Vienna Loaf
Once again we are using much the same simple water/flour/yeast/salt recipe that creates the dutch oven bread, the ciabatta and so forth. This dough is a touch wetter than the others with 3 parts of flour, instead of 4, to 2 parts of water.
Ingredients
1. Starter
- 2 teaspoons active dry yeast
- 200ml warm water
- 200g Hi-Grade White Flour
Combine these in a bowl to make a sticky dough, cover and place in fridge overnight. Remove and allow to return to room temperature.
2. Main Loaf
- 200ml water
- 2 teaspoons salt
- 400g Hi-Grade White Flour
- Remove the starter from the fridge, pour in 200ml water, and blend to combine.
- Place the flour and salt in the bowl of a mixer and add the starter. Using dough hooks on slow-medium setting, mix until dough is uniform, then for 60 seconds.
- Leave for 15 minutes for flour to absorb water thoroughly, then mix for 60 seconds.

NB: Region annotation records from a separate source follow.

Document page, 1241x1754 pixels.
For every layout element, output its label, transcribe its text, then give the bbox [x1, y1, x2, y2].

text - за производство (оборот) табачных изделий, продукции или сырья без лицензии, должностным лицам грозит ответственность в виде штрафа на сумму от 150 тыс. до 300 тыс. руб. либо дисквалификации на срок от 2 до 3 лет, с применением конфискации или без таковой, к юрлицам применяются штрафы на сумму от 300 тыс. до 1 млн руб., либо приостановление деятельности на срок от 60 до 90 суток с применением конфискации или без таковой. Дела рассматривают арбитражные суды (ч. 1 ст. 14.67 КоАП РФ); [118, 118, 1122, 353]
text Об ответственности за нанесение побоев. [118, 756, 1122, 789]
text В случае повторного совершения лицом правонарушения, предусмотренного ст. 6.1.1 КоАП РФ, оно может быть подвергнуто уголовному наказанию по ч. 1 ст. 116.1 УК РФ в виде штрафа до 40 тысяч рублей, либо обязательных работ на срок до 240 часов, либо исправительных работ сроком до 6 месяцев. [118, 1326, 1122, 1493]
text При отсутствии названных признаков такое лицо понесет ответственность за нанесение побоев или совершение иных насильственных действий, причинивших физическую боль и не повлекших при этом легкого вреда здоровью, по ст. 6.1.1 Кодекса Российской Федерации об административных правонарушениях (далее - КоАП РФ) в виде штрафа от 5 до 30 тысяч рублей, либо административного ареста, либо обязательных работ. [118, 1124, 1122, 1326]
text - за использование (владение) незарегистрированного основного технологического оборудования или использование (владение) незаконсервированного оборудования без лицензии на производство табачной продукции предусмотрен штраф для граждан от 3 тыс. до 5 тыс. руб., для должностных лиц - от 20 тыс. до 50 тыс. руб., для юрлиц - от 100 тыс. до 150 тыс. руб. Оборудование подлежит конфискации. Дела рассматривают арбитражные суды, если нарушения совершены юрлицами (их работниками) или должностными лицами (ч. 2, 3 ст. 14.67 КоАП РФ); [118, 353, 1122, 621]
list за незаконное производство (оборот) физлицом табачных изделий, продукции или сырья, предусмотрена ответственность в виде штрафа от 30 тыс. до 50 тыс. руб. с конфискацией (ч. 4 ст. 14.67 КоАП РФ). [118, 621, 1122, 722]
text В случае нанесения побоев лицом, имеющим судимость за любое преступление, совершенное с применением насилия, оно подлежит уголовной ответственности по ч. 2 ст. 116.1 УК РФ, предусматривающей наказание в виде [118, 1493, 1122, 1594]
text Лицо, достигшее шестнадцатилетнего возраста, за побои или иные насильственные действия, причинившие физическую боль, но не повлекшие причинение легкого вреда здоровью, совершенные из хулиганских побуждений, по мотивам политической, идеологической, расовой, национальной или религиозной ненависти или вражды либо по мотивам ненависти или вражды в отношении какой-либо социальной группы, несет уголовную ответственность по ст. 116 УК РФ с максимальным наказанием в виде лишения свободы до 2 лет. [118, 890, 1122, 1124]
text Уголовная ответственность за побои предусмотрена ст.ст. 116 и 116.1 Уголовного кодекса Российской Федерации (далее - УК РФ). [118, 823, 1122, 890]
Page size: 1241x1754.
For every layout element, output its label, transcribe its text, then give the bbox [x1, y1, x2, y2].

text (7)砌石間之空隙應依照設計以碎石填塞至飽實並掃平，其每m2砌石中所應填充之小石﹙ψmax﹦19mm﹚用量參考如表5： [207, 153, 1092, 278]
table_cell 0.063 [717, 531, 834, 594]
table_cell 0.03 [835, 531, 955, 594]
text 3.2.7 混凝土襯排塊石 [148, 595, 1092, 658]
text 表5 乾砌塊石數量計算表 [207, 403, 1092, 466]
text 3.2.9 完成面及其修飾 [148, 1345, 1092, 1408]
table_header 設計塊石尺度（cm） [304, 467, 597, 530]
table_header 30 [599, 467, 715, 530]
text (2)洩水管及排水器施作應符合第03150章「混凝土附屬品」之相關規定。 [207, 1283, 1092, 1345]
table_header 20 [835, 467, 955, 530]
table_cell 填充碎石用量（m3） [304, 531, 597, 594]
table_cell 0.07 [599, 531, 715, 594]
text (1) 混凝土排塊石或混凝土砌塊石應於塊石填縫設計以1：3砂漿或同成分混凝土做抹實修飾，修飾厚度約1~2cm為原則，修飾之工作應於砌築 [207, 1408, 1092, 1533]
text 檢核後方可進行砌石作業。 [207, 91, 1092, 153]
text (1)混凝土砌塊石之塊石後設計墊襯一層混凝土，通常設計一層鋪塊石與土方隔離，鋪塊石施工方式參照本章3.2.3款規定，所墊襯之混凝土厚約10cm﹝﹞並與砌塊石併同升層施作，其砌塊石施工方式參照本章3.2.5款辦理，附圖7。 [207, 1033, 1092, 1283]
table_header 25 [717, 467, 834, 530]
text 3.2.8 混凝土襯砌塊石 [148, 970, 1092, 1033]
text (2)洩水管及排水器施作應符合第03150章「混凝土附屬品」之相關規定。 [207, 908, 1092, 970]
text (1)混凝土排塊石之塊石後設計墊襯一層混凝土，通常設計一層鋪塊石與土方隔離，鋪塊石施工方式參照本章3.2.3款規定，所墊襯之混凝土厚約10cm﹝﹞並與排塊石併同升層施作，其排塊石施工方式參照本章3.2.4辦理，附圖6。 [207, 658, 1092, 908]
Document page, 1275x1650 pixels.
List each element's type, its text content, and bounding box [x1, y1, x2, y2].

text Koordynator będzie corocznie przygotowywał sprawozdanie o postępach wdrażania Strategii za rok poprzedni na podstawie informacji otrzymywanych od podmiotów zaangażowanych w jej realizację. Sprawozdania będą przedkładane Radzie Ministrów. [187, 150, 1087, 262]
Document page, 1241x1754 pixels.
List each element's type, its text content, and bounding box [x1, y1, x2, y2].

- Leave (covered) for 15 minutes, then mix for 60 seconds
- Leave (covered) for 15 minutes, then mix for 60 seconds, then leave (covered) for 15 minutes again.
- Remove dough from bowl onto floured surface, and dust top with flour.
- Preheat oven to 220C. (If using method 11.2, place baking stone in oven at this point.)
- Flatten dough onto floured surface, and, with fingers, form into a square about 15ml thickness.
- Roll up tightly, and shape/stretch the dough gently into a longish loaf, approx. 300-350mm, with slightly tapering ends.
- Either:
- Place loaf seam-side down onto baking tray and leave, covered with tea towel, to prove for 45 minutes or double in size. Dust top of loaf with flour, and with a sharp knife, make a light cut down one side of the loaf. Place ovenproof container of water - about half a cupful - onto bottom rack of the oven. Place baking tray in oven, cook for 20 min at 220C then lower temperature to 200C for 15-20 minutes or until loaf sounds hollow when tapped on the bottom.
- As for 11.1, but put formed loaf seam side down onto floured board or peel from which you can slide the risen loaf onto the hot baking stone. As a baking stone may leave the bottom of the loaf a touch softer than you want, turn loaf over for last five minutes. Alternatively, allow the dough to rise on a floured teatowel from which it can be rolled, first onto the peel, then onto the baking stone.
- Cool on wire rack.
Notes:
- The first time I used a baking stone, my cut was pretty much neutralised when I nudged the loaf off the floured board and onto the hot stone. The result was that the loaf completely ignored my cut and burst out all over, looking a good deal like me dressed in last year's clothes, after an uncommon side effect of my new heart pills put on a lot of weight real fast.
- I will probably do the final proofing on a floured teatowel, which passes for a couche in this neck of the woods, so it will be easier to transfer to the board and then the baking stone. Proofing it on the floured board still generates a degree of adhesion that decreases the general quality of the baker's life.
My next effort, instead of a lengthwise cut, more traditional, will be a series of diagonal cuts across the top of the loaf, after I have positioned it on the stone.
3. The crumb and crust, however are pretty much the way I wanted them, not quite as open as a ciabatta, and a slightly larger cross-section. The loaf is a touch flatter than I wanted, so I may increase the flour quantity slightly, or decrease the liquid.